> **Exercise inputs**
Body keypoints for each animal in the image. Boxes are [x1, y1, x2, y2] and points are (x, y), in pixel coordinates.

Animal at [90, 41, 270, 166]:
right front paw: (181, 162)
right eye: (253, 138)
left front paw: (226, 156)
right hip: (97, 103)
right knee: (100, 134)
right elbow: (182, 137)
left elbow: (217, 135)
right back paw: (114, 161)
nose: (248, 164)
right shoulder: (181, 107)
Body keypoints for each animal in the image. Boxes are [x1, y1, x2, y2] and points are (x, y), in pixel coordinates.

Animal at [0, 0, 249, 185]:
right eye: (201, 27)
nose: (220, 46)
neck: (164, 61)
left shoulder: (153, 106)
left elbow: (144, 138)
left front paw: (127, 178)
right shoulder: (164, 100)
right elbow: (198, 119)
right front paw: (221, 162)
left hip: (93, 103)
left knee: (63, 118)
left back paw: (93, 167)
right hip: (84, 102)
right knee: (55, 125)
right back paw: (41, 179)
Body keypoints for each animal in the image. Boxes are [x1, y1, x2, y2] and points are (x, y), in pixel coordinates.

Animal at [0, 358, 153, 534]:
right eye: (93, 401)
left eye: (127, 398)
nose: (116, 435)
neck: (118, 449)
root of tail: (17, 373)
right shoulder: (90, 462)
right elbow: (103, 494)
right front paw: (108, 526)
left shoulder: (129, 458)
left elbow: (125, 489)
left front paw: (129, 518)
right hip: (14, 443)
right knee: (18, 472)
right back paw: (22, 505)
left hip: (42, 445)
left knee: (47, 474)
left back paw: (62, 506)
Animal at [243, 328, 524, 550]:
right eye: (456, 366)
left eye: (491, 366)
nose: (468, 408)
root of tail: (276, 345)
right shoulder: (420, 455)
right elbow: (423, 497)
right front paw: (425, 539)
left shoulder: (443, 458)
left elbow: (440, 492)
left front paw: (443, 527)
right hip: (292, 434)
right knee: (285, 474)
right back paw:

> **The task**
Reproduce every line above without error.

> **Answer to the problem**
Body keypoints for each animal in the image. Boxes are [x1, y1, x2, y2] and points are (x, y), in pixel coordinates.

Animal at [90, 41, 270, 166]:
right front paw: (181, 162)
right eye: (253, 138)
left front paw: (226, 156)
right hip: (97, 103)
right knee: (100, 134)
right elbow: (182, 137)
left elbow: (217, 135)
right back paw: (114, 161)
nose: (248, 164)
right shoulder: (181, 107)
Body keypoints for each animal in the image. Boxes are [x1, y1, x2, y2] and points are (x, y), in pixel coordinates.

Animal at [0, 0, 249, 185]:
right eye: (201, 27)
nose: (220, 46)
neck: (164, 61)
left shoulder: (153, 106)
left elbow: (144, 138)
left front paw: (127, 178)
right shoulder: (164, 100)
right elbow: (198, 119)
right front paw: (221, 162)
left hip: (93, 103)
left knee: (63, 118)
left back paw: (93, 167)
right hip: (84, 102)
right knee: (55, 125)
right back paw: (41, 179)
Body keypoints for each animal in the image. Boxes are [x1, y1, x2, y2] and points are (x, y), in pixel coordinates.

Animal at [0, 358, 153, 534]:
right eye: (93, 401)
left eye: (127, 398)
nose: (116, 435)
neck: (118, 449)
root of tail: (17, 373)
right shoulder: (90, 462)
right elbow: (103, 494)
right front paw: (108, 526)
left shoulder: (129, 458)
left elbow: (125, 489)
left front paw: (129, 518)
right hip: (14, 443)
right knee: (18, 472)
right back paw: (22, 505)
left hip: (42, 445)
left knee: (47, 474)
left back paw: (62, 506)
Animal at [243, 328, 524, 550]:
right eye: (456, 366)
left eye: (491, 366)
nose: (468, 408)
root of tail: (276, 345)
right shoulder: (420, 455)
right elbow: (423, 497)
right front paw: (425, 539)
left shoulder: (443, 458)
left elbow: (440, 492)
left front paw: (443, 527)
right hip: (292, 434)
right knee: (285, 474)
right back paw:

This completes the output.